The position in the UK appears to place greater emphasis on a company’s wider interests rather than focus solely on the interests of the shareholders. Section 172(1) of the UK Companies Act 2006 (“UKCA”) allows a director of a company to act in the way he considers, in good faith, to be most likely to promote the success of the company for the benefit of its members as a whole, and in doing so, may have regard to various factors, such as (i) the likely consequences of any decision in the long term; (ii) the interests of the company's employees; (iii) the desirability to maintain a reputation for high standards of business conduct; and (iv) the need to act fairly as between members of the company.
 
Indeed, in Re Neath Rugby Limited [2009] EWCA Civ 291, the UK Court of Appeal held that a nominee director could take the interests of his nominator into account without being in breach of his duties to the company, provided that his decisions as a director were taken in what he genuinely considered to be the best interests of the company.
 
Further, section 175(4)(b) of the UKCA allows a director to act in circumstances where there would otherwise be a conflict of interest if the other directors have authorised such action.
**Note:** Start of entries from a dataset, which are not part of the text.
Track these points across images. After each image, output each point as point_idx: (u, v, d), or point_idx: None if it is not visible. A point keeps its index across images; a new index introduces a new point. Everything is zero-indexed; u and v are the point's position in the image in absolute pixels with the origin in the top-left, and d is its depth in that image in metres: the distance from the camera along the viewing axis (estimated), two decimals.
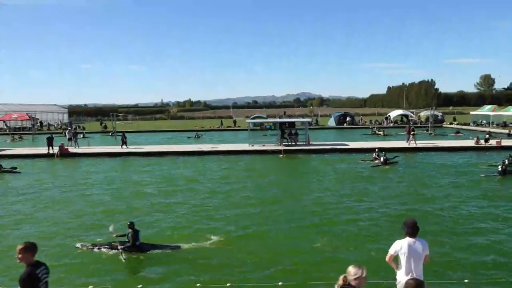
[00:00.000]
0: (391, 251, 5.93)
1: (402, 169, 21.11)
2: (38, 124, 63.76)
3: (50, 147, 28.98)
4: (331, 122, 60.76)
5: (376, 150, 23.56)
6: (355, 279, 4.41)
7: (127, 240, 9.82)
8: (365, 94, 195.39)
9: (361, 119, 65.29)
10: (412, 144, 29.41)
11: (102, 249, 9.99)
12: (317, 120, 65.34)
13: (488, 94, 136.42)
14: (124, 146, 30.82)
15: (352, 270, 4.48)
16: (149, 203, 14.70)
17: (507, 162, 19.33)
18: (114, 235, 9.98)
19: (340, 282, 4.54)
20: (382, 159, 22.29)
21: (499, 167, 18.77)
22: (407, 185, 17.24)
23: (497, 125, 48.24)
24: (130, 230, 9.82)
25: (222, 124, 62.39)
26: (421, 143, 30.25)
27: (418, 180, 18.25)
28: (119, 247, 9.72)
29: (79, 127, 60.34)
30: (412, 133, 30.15)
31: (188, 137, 43.49)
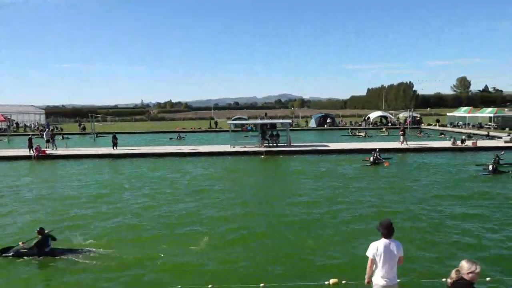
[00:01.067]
0: (370, 255, 5.96)
1: (393, 169, 21.43)
2: (14, 125, 62.27)
3: (31, 148, 28.45)
4: (312, 124, 61.19)
5: (377, 150, 24.17)
6: (469, 273, 4.57)
7: (34, 245, 9.59)
8: (346, 96, 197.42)
9: (342, 120, 65.96)
10: (403, 144, 30.12)
11: (8, 256, 9.61)
12: (306, 122, 64.86)
13: (464, 96, 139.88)
14: (114, 148, 30.68)
15: (465, 265, 4.63)
16: (120, 205, 14.51)
17: (494, 162, 20.11)
18: (21, 243, 9.75)
19: (453, 275, 4.67)
20: (371, 158, 22.69)
21: (490, 166, 19.52)
22: (401, 184, 17.48)
23: (473, 126, 49.47)
24: (39, 236, 9.62)
25: (210, 125, 62.10)
26: (402, 144, 30.71)
27: (411, 179, 18.68)
28: (22, 250, 9.55)
29: (56, 128, 59.17)
30: (400, 133, 31.02)
31: (170, 138, 43.33)
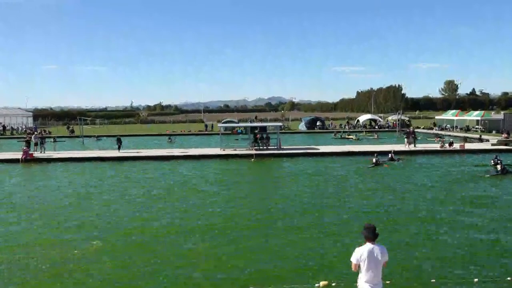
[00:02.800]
0: (354, 260, 5.96)
1: (396, 170, 21.70)
2: (1, 128, 61.47)
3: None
4: (302, 126, 61.35)
5: (392, 151, 24.98)
6: None
7: None
8: (336, 98, 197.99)
9: (331, 123, 66.23)
10: (411, 147, 30.33)
11: None
12: (306, 124, 63.18)
13: (452, 98, 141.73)
14: (119, 150, 30.57)
15: None
16: (89, 210, 14.43)
17: (499, 162, 20.35)
18: None
19: None
20: (374, 160, 23.12)
21: (498, 166, 19.84)
22: (401, 185, 17.62)
23: (461, 129, 50.07)
24: None
25: (206, 128, 61.66)
26: (397, 147, 30.91)
27: (412, 180, 19.00)
28: None
29: (44, 131, 58.51)
30: (405, 136, 31.29)
31: (162, 142, 43.00)
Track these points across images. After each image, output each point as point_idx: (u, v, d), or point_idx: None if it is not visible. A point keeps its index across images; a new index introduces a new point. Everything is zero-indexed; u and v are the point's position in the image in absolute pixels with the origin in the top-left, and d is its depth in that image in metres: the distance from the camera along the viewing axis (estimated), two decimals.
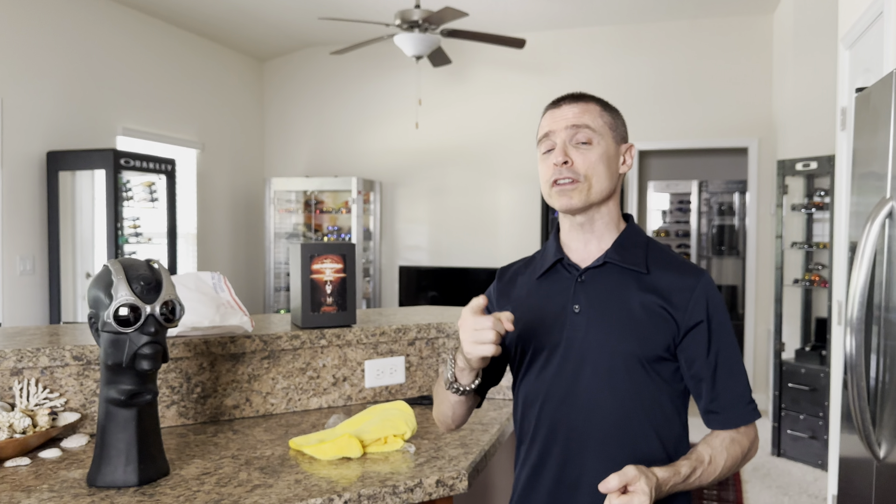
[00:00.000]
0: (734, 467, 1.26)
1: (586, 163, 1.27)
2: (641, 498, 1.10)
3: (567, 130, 1.28)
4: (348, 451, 1.57)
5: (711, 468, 1.23)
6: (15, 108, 4.52)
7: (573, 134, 1.28)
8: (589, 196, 1.28)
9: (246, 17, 5.94)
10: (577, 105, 1.30)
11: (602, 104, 1.33)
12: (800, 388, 4.45)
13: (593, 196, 1.28)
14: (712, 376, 1.27)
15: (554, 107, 1.33)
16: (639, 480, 1.11)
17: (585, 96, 1.33)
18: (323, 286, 2.05)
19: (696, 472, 1.21)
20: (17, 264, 4.57)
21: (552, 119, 1.31)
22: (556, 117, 1.31)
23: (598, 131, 1.29)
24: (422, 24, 4.51)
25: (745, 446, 1.28)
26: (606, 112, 1.32)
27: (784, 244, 4.73)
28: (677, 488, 1.20)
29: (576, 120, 1.28)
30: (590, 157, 1.28)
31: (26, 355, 1.68)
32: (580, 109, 1.30)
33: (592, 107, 1.31)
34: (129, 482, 1.39)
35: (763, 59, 5.81)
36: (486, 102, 6.55)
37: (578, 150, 1.28)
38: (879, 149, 1.82)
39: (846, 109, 3.03)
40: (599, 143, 1.29)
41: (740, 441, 1.27)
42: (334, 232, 6.78)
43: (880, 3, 2.49)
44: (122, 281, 1.38)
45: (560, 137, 1.29)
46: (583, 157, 1.27)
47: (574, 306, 1.30)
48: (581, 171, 1.27)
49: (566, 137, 1.28)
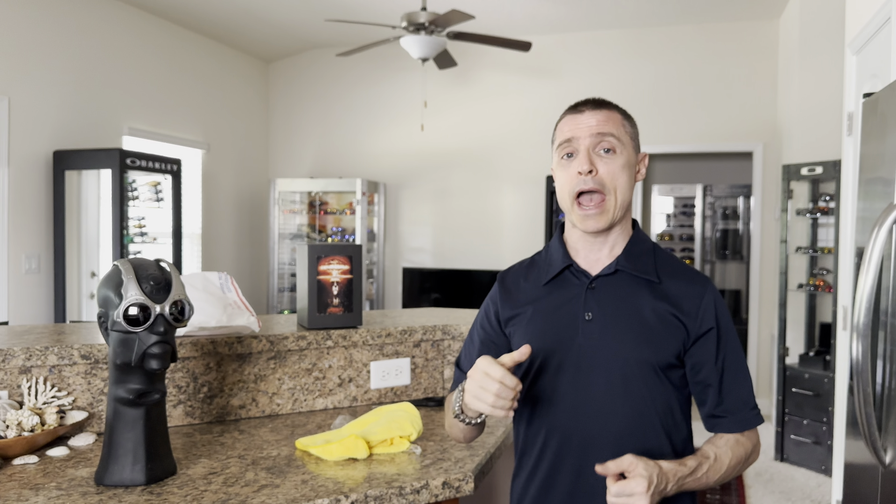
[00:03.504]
0: (738, 468, 1.27)
1: (610, 172, 1.26)
2: (639, 481, 1.10)
3: (591, 138, 1.26)
4: (355, 452, 1.57)
5: (717, 465, 1.23)
6: (22, 108, 4.53)
7: (597, 142, 1.26)
8: (614, 215, 1.27)
9: (252, 19, 5.95)
10: (600, 112, 1.28)
11: (623, 113, 1.32)
12: (803, 394, 4.44)
13: (618, 213, 1.27)
14: (719, 382, 1.28)
15: (575, 111, 1.30)
16: (636, 466, 1.12)
17: (607, 103, 1.31)
18: (329, 287, 2.05)
19: (703, 468, 1.21)
20: (23, 263, 4.58)
21: (574, 124, 1.28)
22: (580, 123, 1.28)
23: (621, 140, 1.27)
24: (428, 26, 4.52)
25: (748, 449, 1.29)
26: (627, 121, 1.31)
27: (789, 249, 4.73)
28: (685, 483, 1.19)
29: (600, 128, 1.26)
30: (613, 167, 1.26)
31: (35, 353, 1.69)
32: (604, 117, 1.28)
33: (615, 115, 1.29)
34: (136, 481, 1.39)
35: (768, 63, 5.81)
36: (492, 105, 6.55)
37: (602, 159, 1.26)
38: (887, 154, 1.82)
39: (853, 115, 3.03)
40: (622, 152, 1.27)
41: (744, 444, 1.28)
42: (338, 233, 6.79)
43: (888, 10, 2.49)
44: (132, 280, 1.38)
45: (583, 144, 1.26)
46: (607, 166, 1.26)
47: (586, 314, 1.28)
48: (605, 180, 1.25)
49: (590, 145, 1.26)
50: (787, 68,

In addition, section 180(4)(b) of the UKCA allows the company’s articles of association to authorise certain conflicts of interest whereby any acts or omissions carried out in accordance with those articles would not be a breach of a director’s general duties.
 
THE CLRC’S VIEWS
 
Having considered the provisions in the NZCA and ACA, the CLRC, in Consultative Document No. 5 (Clarifying and Reformulating the Directors’ Role and Duties) issued in August 2006, nevertheless took the view that nominee directors must be held to a strict fiduciary duty to act in the best interest of the company. The CLRC acknowledged that this position is “not in line with commercial reality and may not be facilitative to the business needs of companies”, but took the stance that the facilitation of business should not be at the expense of good corporate governance.
 
The CLRC set out two grounds for adopting the strict approach. First, it would assist nominee directors to understand the nature and extent of their duty. Second, the CLRC was concerned that the adjusted fiduciary duty may not be effectively enforced due to the difficulty in determining or defining with certainty the identity of nominee directors.
 
Although the CLRC accepted that the strict fiduciary duty may be adjusted in the case of a wholly-owned subsidiary by reason that there “would be no minority shareholders’ interests which needs protection”, this exception was not incorporated into S.132(1E) of the CA 1965 nor section 217(1) of the CA 2016.
 
CONCLUSION
 
The strict fiduciary duty approach has attracted some criticism – some have argued that it infringes market freedom by denying the shareholders the discretion to vary the application of the rule. Proponents of this school of thought contend that shareholders should be permitted to make their own arrangements in relation to their corporate structure so long as the interests of minority shareholders are protected. For example, Mohammad Rizal Salim and Teh Tai Yong in “Market Freedom or Shareholders’ Protection? A Comparative Analysis of the Duties of Nominee Directors”, International Journal of Law and Management, Vol. 50 No. 4, 2008, pp. 168-188, took the view that “where the shareholders have agreed in a shareholders or joint venture agreement to adjust the fiduciary duties of directors so that the directors may act in the best interests of the nominator, there is no reason why this should not be allowed.
 
Notwithstanding the arguments by the proponents of the adjusted fiduciary duty, it is clear that unless and until section 217(1) of the CA 2016 is amended, the CA 2016 imposes a strict fiduciary duty on a nominee director to not subordinate his duty to act in the best interest of the company to his duty to his nominator when a conflict arises between these interests.